FENNIE+MEHL founding partners Doug Mehl, left, and Ned Fennie. Photography: Todd Johnson, San Francisco Business Times

01 Sep

How F+M Embraces Entrepreneurship

The San Francisco Business Times profiled F+M to get a flavor of how we adopt the tenants of entrepreneurship in the work that we do. Now surrounded by a booming tech sector and hired by many of our neighbors to turn their offices into something special to retain the best employees, F+M also makes sure to pay attention to our own.

SFBT: What is the biggest business or cultural shift at your company?

F+M: Frankly, we started the first 10 years with a top-down model and realized it wasn’t delivering the success we expected. We asked: What really made our company work? Our collective experience and collective passions. We really needed people who are driven by those same things. So we revamped our compensation program. It is focused on individual goals for each member to take the firm to the next level every year. That is a program that very few firms use and if they do, they reserve it for principal level people. The typical person who works for us, they are No. 1 creative, but No. 2 they’re entrepreneurial. We don’t hire anyone that we don’t feel would one day want to run their own firm.

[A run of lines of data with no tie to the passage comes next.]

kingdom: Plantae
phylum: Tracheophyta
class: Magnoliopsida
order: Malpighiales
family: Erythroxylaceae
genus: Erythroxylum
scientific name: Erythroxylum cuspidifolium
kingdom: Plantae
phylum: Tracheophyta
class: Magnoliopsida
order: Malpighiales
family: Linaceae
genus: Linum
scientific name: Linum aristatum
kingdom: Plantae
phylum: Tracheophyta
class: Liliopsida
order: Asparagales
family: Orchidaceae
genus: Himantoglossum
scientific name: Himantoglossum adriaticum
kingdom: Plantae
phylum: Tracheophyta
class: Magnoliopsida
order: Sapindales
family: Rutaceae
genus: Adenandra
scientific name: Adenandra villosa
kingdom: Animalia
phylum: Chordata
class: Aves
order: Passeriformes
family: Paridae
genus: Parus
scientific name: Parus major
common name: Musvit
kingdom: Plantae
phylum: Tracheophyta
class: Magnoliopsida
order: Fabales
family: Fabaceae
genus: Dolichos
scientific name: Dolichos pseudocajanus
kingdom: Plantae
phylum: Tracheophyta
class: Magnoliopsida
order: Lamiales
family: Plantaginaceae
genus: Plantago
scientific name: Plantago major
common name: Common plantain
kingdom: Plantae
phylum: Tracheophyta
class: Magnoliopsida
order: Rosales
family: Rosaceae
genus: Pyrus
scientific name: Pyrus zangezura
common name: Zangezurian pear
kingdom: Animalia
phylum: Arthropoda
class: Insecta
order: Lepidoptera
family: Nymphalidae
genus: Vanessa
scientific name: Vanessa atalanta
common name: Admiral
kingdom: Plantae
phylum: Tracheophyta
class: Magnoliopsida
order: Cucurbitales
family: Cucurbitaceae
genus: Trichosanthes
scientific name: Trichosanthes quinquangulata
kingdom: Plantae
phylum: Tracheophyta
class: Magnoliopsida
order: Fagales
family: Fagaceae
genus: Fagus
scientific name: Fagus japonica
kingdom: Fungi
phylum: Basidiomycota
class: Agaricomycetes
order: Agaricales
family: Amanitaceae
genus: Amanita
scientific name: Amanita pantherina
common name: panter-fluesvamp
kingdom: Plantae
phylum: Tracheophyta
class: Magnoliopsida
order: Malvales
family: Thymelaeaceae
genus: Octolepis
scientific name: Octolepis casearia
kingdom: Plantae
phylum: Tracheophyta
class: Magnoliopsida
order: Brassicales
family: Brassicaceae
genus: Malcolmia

SFBT: What trends are you seeing?

F+M: Design in general has moved from, “We need a space, so go find an architect who’s cheapest,” to “This is a value proposition that is important for our business success.” So we’ve become business partners to our clients. Their success is part and parcel to developing a culture that attracts the right talent and moving it to the center of their mission. We’ve found that where we have a unique niche is because we are entrepreneurs. We understand the business goal side just as much as we understand the design side.

SFBT: What questions do you ask clients to understand what kind of design would work for them?

F+M: Our process is that before we put pen to paper, we do a deep-dive visioning session for our clients. We get all the key stakeholders for our clients in one room at one time and then we spend about two hours asking them about their business. When we come out of that meeting, we have this constellation of every aspect of their organization.